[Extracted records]
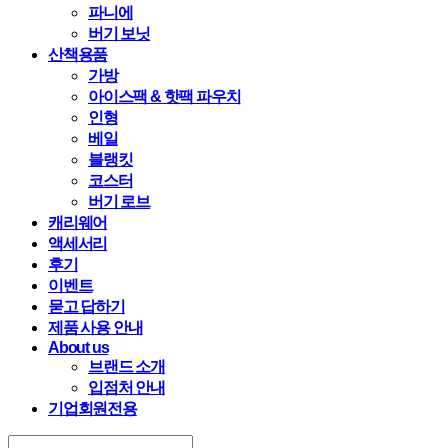
파니에
버기 보닛
산책용품
가방
아이스팩 & 핫팩 파우치
인형
베일
블랭킷
코스터
버기 로브
캐리웨어
액세서리
후기
이벤트
묻고 답하기
제품 사용 안내
About us
브랜드 소개
입점처 안내
기업회원전용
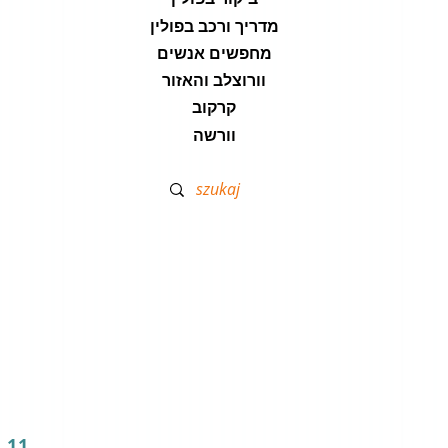
מדריך ורכב בפולין
מחפשים אנשים
וורוצלב והאזור
קרקוב
וורשה
 11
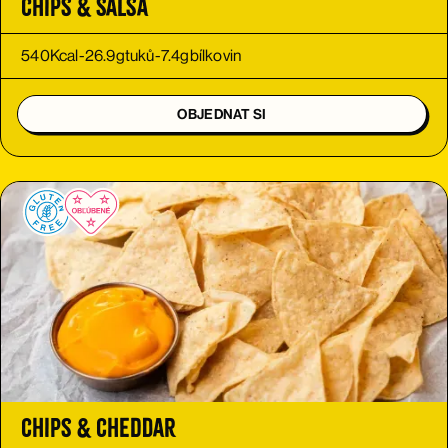
Chips & Salsa
540
Kcal
-
26.9
g
tuků
-
7.4
g
bílkovin
OBJEDNAT SI
Chips & Cheddar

=== TASK INSTRUCTIONS ===
Take the data above and repeat it exactly, leaving each picture out.

=== RESPONSE TO THE EXERCISE ===
파니에
버기 보닛
산책용품
가방
아이스팩 & 핫팩 파우치
인형
베일
블랭킷
코스터
버기 로브
캐리웨어
액세서리
후기
이벤트
묻고 답하기
제품 사용 안내
About us
브랜드 소개
입점처 안내
기업회원전용
מדריך ורכב בפולין
מחפשים אנשים
וורוצלב והאזור
קרקוב
וורשה
 11
Chips & Salsa
540
Kcal
-
26.9
g
tuků
-
7.4
g
bílkovin
OBJEDNAT SI
Chips & Cheddar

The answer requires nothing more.